Kahler felt more attention was paid in media and by the United States to the threat of ISIS and not the Syrian victims of Assad’s bombings. He added that more attention is on civilians now since the sarin gas attack on the town of Khan Sheikhoun on April 4 and the subsequent U.S. airstrikes on a Syrian airfield.
Kahler said he wanted “to be a witness to what was going on” and support the local health care workers who “are the real heroes.”
Both Kahler and Sahloul recounted a conversation last fall in which Kahler said he was willing to die to get attention for the Syrian people.
“I said, ‘If the concept of an American martyr would [stimulate the U.S. to help stop the bombing of the Syrian people], – I would do that,’” Khaler said. “Not in an orange jumpsuit on your knees but as an American killed at the hospital.”
Sahloul said Kahler wanted to go back into East Aleppo. Since the two left on June 30, the city has been besieged by the government with Castello Road closed off.

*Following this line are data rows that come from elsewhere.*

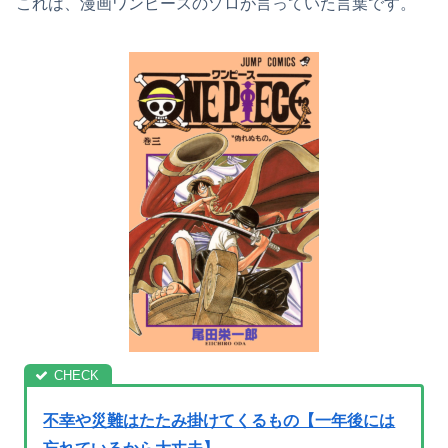
これは、漫画ワンピースのゾロが言っていた言葉です。
不幸や災難はたたみ掛けてくるもの【一年後には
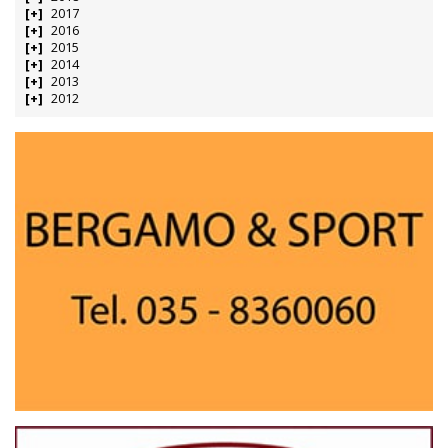
2017
2016
2015
2014
2013
2012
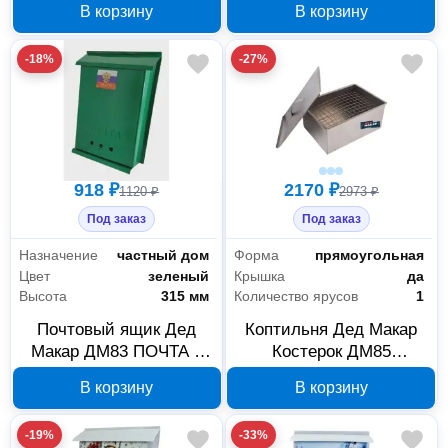
В корзину
В корзину
-18%
-27%
918 ₽
2170 ₽
1120 ₽
2973 ₽
Под заказ
Под заказ
Назначение
частный дом
Форма
прямоугольная
Цвет
зеленый
Крышка
да
Высота
315 мм
Количество ярусов
1
Почтовый ящик Дед
Коптильня Дед Макар
Макар ДМ83 ПОЧТА с
Костерок ДМ85
замком-защелкой,
нержавеющая сталь 00-
В корзину
В корзину
зеленый 00-00015050
00015034
-19%
-33%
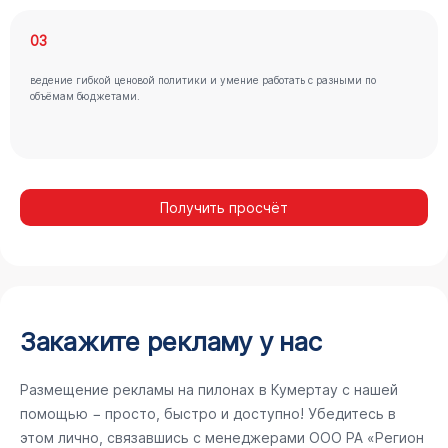
03
ведение гибкой ценовой политики и умение работать с разными по
объёмам бюджетами.
Получить просчёт
Закажите рекламу у нас
Размещение рекламы на пилонах в Кумертау с нашей
помощью − просто, быстро и доступно! Убедитесь в
этом лично, связавшись с менеджерами ООО РА «Регион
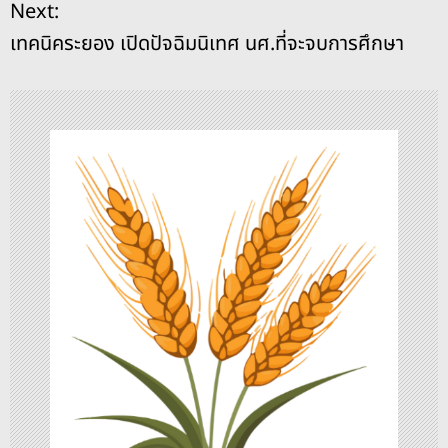
ะ
Next:
k
เทคนิคระยอง เปิดปัจฉิมนิเทศ นศ.ที่จะจบการศึกษา
แ
น
ว
เ
รื่
อ
ง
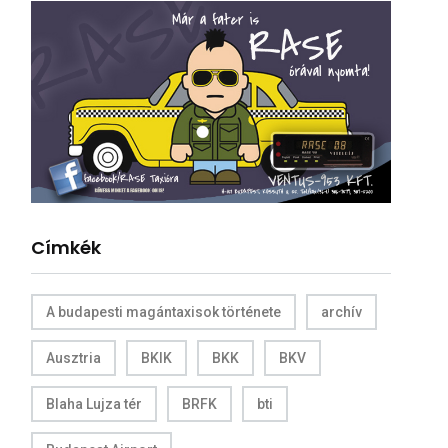
Címkék
A budapesti magántaxisok története
archív
Ausztria
BKIK
BKK
BKV
Blaha Lujza tér
BRFK
bti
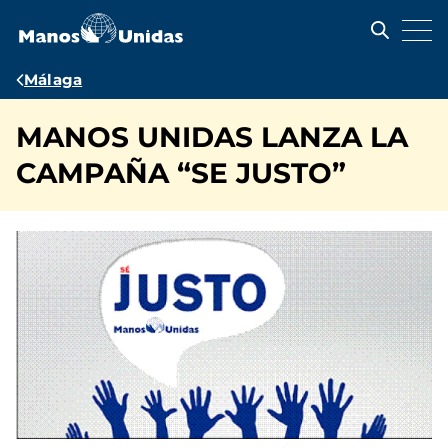
Pasar
al
contenido
principal
Ruta
Málaga
de
MANOS UNIDAS LANZA LA
navegación
CAMPAÑA “SE JUSTO”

They will not go to Aleppo yet, but in May Kahler and Sahloul are planning to go to another war-torn country – Yemen, as part of a SAMS Global Response Team medical mission.
As for Syria, Kahler said he wants “to walk in a peaceful Damascus.” However, he is not optimistic about the future of the Syrian children who have experienced “a cultural disruption” or a unified Syria.
One night Kahler said he climbed to the top of M10.
“It was pitch black because there is no electricity in East Aleppo,” Kahler said. “You look one way towards the desert and you see rockets being dropped. You look the other way [towards West Aleppo] and all the lights are on.”
Khaler and McClellan have been married almost 30 years and have a blended family of six children and 12 grandchildren.